I have cooked for a lot of people, and this is routinely the only dish that people want the recipe for.
I prefer not to think too deeply about it. Because A) I swear other dishes I make are a lot fancier and tastier (right, guys? Right? Hello?) and B) the recipe is an old poor-college-girl staple handed down to me from my sister. (We’ve discussed before that she is the end-all, be-all of useful, practical advice, yes?) I’ve been making this chili for 16 years.
Per my college food budget, it’s all cheap ingredients and lots of canned goods and likely lots of sodium too. Which also means it’s a solid staple to have in your repertoire, and it tastes very good re-heated so it’s the perfect thing to drop off for someone who is sick or in need of a warm, comforting meal.
I think what makes it stand apart from other vegetarian chili is that it is extremely hearty and thick and full of flavor — no one would mistake it for bean soup and you will not feel hungry a couple hours later.
Here it is:
1 onion, chopped (not finely)
1 green pepper, chopped
1 yellow, orange, or red pepper, chopped
1 or 2 tomatoes
1 can of kidney beans, don’t drain
1 can of black beans, don’t drain
1 can of white bean variety (navy or cannellini, this doesn’t matter), don’t drain
1/2 bag of frozen corn
1 tbsp Safeway chili powder (I’ve tried other brands and always come back to this; it’s likely the sodium content)
2 large dashes of cumin
1 large dash of cinnamon (Texans, clutch your pearls)
Topped with avocado and cilantro (optional)
In a large pot with oil, add in the onion.

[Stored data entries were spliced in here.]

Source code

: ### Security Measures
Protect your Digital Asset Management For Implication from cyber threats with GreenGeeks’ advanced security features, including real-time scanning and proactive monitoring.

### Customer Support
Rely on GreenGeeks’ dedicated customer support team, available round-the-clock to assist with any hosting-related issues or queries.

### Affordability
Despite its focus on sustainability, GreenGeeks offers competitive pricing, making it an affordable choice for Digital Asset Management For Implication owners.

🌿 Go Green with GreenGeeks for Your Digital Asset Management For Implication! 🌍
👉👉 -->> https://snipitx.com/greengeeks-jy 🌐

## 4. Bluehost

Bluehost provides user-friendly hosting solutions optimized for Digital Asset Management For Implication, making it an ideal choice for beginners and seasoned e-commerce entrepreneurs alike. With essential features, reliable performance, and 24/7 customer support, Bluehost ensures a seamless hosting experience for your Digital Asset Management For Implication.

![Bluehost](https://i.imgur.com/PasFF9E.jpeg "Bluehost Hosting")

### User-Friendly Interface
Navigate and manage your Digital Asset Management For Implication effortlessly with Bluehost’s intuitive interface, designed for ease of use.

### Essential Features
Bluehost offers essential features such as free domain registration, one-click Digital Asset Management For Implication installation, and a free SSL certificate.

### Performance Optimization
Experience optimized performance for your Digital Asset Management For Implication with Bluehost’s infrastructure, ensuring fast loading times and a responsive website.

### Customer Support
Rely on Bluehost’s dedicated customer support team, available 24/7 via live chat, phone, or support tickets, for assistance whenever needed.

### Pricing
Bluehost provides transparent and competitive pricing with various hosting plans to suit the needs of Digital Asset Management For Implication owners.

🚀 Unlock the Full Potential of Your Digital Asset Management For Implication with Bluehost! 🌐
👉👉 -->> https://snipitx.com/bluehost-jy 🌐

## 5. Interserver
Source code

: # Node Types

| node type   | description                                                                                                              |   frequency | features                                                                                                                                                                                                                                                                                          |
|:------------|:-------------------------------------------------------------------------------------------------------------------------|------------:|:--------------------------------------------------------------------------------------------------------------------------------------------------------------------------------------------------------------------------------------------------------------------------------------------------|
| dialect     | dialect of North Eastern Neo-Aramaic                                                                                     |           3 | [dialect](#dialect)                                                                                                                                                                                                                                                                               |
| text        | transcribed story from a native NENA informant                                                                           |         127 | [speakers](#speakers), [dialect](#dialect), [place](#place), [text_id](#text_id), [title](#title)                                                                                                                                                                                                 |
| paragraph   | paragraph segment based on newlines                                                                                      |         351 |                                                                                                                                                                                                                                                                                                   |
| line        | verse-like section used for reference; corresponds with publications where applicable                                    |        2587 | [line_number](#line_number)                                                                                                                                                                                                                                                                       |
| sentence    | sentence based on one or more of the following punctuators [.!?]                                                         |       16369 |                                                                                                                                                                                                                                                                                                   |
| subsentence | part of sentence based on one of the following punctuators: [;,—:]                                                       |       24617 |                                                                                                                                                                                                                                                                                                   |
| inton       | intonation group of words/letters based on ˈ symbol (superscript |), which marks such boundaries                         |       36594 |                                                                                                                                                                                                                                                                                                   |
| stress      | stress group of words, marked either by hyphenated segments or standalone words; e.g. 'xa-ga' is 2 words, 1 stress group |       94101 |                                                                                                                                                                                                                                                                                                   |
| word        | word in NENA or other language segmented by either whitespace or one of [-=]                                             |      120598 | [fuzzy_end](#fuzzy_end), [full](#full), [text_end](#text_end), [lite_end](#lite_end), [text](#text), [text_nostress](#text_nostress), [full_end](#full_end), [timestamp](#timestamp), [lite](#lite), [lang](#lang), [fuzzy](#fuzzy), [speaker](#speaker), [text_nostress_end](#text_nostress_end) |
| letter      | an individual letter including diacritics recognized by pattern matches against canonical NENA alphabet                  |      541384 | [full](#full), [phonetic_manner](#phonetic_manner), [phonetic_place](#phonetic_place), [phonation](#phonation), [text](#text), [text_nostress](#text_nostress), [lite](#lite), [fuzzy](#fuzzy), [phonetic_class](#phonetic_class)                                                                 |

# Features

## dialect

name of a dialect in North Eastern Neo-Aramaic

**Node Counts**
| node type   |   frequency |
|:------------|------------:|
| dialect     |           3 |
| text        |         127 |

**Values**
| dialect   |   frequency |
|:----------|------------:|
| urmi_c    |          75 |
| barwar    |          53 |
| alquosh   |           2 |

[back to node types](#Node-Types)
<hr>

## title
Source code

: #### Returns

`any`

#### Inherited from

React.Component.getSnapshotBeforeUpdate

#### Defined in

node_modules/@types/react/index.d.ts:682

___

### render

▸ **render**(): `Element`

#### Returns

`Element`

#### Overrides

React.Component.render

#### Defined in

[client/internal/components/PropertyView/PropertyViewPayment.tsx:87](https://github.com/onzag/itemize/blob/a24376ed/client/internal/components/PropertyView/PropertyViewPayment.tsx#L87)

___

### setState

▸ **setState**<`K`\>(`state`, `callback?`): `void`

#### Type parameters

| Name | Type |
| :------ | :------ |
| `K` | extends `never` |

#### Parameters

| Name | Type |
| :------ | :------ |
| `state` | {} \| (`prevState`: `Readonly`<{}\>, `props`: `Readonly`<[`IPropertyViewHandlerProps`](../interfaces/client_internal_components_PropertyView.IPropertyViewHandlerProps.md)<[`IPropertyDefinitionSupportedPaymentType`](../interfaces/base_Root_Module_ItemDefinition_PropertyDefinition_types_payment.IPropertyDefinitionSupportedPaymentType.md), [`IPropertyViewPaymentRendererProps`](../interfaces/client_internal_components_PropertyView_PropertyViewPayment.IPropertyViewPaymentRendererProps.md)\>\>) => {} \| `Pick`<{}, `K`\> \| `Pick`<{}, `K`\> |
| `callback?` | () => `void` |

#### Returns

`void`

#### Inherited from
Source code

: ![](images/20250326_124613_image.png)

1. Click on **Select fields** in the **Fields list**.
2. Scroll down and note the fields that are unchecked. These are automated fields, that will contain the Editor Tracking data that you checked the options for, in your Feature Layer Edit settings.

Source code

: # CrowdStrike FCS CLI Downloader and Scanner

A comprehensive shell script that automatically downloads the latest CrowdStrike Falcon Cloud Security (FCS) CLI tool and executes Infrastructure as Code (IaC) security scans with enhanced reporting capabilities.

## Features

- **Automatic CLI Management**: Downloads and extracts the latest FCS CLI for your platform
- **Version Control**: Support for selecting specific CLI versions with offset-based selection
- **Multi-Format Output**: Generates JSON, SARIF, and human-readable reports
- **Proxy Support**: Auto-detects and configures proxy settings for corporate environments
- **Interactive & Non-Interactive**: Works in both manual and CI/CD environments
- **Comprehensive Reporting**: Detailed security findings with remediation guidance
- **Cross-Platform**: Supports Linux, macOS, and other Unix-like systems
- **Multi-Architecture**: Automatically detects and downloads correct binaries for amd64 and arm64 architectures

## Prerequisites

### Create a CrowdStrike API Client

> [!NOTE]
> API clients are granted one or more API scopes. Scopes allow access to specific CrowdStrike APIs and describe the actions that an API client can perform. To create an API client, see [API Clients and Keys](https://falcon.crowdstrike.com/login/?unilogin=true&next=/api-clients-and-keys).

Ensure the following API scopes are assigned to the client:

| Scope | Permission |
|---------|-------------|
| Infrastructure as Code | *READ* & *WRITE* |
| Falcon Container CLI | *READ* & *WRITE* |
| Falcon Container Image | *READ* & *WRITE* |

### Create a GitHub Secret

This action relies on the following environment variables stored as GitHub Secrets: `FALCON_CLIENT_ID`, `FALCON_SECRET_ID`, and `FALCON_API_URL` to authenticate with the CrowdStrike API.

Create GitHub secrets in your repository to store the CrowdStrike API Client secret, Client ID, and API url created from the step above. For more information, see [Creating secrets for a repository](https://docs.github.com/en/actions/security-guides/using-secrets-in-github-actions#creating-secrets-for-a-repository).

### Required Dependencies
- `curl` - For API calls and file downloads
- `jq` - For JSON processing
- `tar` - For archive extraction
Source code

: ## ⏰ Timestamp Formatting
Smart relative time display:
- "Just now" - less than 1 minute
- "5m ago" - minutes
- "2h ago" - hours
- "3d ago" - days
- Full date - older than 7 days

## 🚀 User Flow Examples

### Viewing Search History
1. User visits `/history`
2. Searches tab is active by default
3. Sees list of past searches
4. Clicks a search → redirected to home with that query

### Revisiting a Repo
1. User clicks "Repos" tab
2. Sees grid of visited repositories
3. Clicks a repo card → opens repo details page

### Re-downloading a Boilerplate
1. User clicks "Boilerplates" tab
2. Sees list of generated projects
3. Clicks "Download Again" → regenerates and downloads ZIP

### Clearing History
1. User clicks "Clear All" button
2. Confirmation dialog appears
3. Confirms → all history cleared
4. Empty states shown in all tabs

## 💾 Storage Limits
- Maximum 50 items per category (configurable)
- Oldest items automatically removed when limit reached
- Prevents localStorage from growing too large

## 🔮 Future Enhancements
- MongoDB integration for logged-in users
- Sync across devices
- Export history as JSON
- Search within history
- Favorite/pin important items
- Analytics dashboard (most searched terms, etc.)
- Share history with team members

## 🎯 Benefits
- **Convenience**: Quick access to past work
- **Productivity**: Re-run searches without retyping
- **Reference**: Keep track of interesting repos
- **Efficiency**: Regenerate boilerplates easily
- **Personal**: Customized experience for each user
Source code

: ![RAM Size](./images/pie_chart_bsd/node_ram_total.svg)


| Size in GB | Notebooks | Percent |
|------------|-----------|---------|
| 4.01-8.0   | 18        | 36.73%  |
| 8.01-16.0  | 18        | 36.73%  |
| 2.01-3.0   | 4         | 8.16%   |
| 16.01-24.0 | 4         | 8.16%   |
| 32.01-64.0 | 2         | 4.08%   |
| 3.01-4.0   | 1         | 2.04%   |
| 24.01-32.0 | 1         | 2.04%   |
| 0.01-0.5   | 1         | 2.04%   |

Cook a few minutes until soft, then add in the green pepper and other pepper. Cook for a few minutes until softened. Add in tomatoes. Whirl around a little bit, then add in all of beans, spices, and corn. Stir together.
Bring it all to a boil and then turn down the heat, put a lid on, and let it simmer for 15 to 20 minutes. Then, take the lid off and let it simmer exposed, stirring every now and then (stirring encourages the softened beans to break up and form a thickened broth). Keep simmering until it’s the consistency you want.
Taste it when it’s nearly done and add in more chili powder or cumin if it needs it. Also, if you used some hippy/organic brand of canned beans, you’ll likely need to add in a 1/4 to 1/2 teaspoon of salt.
Sometimes, I also add in a dash of cocoa powder (for a bitter smokey taste) or liquid smoke.
You will definitely want to serve it with my skillet cornbread. And, I cannot express how incredible it tastes with some shreds of cheddar and a dollop of sour cream.